PROBLEMS AND TASKS –
(A) In the discussion about running BioBERT for named entity recognition, translate this sentence into Spanish: "I had to work around the TFRecordDataset based input parameters and use raw tensor slices."
(B) Write the next part of the discussion about running BioBERT for named entity recognition, picking up after its final comment.

TEXT SHOWN –
-- Opening Marker --

Also, another clarification: The label_list as specified here : https://github.com/dmis-lab/biobert/blob/master/run_ner.py#L192 ["[PAD]", "B", "I", "O", "X", "[CLS]", "[SEP]"] So, the num_labels is 7 , correct ? Asking because when loading the Biobert's fine-tuned model into hugging face transformers AutoModelForTokenClassification - it is only predicting in binary labels. No luck in loading the model into transformers' library as pretrainedmodel.

Any help is appreciated

gserb-datascientist commented 4 years ago

Same initial question - how do I run NER on raw sentences? Which pre-processor scripts should be used to have my data presented in format similar to test.tsv?

wenshutang commented 4 years ago

I'm also facing the same issue. Any pointers on this? Did you find a workaround? @geethaRam

Rkubinski commented 3 years ago

@jhyuklee @wonjininfo Any help ? This should be better documented, it is very difficult to grasp how to use biobert for anything other than benchmarking on the datasets you provided.

wenshutang commented 3 years ago

@Rkubinski @gserb-datascientist

What I did was to adopt the run_ner.py script for model inference. I had to work around the TFRecordDataset based input parameters and use raw tensor slices.

Rkubinski commented 3 years ago

@wenshutang I think our question is exactly about how to generate these tokenized raw tensor slices in a way that works for run_ner. How did you tokenize your text ?

-- Closing Marker --

DATASET ENTRIES –
-- Opening Marker --

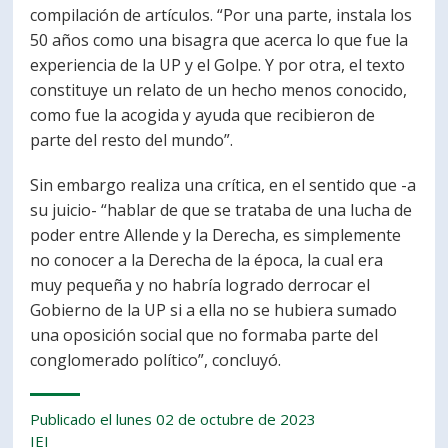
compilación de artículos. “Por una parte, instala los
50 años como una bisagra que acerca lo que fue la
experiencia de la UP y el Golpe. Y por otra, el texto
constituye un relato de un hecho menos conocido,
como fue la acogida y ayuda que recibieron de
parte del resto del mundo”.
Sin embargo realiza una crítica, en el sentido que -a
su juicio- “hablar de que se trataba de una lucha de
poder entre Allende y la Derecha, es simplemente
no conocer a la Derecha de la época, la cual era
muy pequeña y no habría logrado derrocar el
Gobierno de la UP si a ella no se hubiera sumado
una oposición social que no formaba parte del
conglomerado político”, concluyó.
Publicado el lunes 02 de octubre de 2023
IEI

-- Closing Marker --
-- Opening Marker --

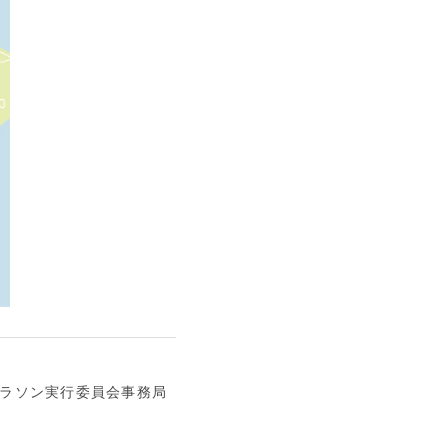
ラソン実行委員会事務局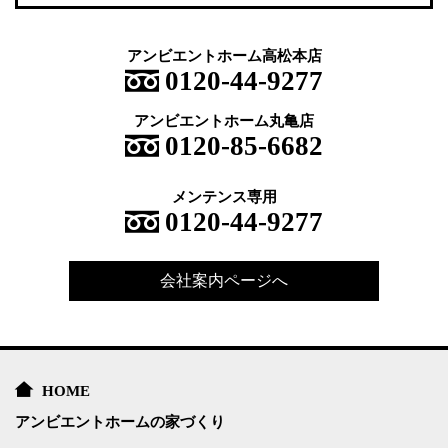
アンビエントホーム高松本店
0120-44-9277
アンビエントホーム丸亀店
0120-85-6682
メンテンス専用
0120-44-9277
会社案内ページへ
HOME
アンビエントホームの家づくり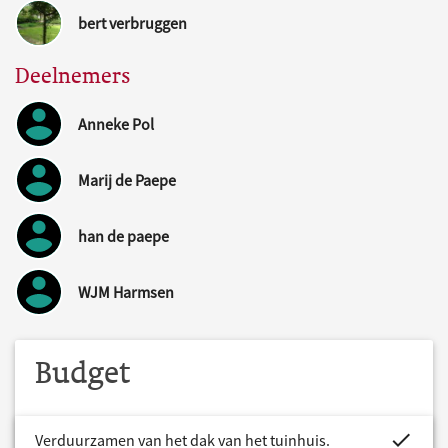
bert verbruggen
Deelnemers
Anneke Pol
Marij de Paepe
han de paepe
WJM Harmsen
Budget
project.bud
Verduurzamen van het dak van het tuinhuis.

-- Closing Marker --
-- Opening Marker --

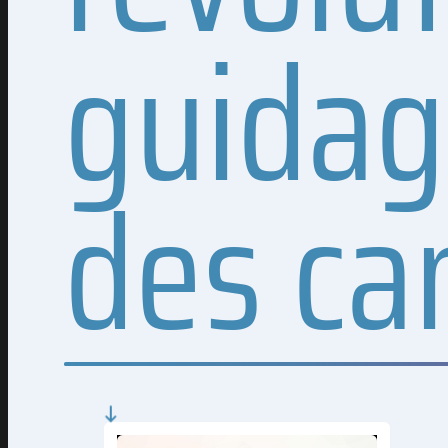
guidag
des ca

-- Closing Marker --

ANSWERS BY TASK –
(A) Tuve que sortear los parámetros de entrada basados en TFRecordDataset y usar porciones de tensores sin procesar.

(B)
jhyuklee commented 3 years ago

@Rkubinski We've been working on the PyTorch version of BioBERT which should be easier to modify for your datasets. You can see them in https://github.com/dmis-lab/biobert-pytorch. Thanks.

wenshutang commented 3 years ago

@Rkubinski sorry about the delayed reply, in case you are still wondering. I modified the input function builder to create tensor slices for inference.

Biobert-pytorch looks great 👍 , super helpful.

def input_fn_builder(features, seq_length):
    """Creates an `input_fn` closure to be passed to TPUEstimator."""
    all_input_ids = []
    all_input_mask = []
    all_segment_ids = []
    all_label_ids = []

    for feature in features:
        all_input_ids.append(feature.input_ids)
        all_input_mask.append(feature.input_mask)
        all_segment_ids.append(feature.segment_ids)
        all_label_ids.append(feature.label_ids)

    def input_fn(params):
        batch_size = params["batch_size"]
        num_examples = len(features)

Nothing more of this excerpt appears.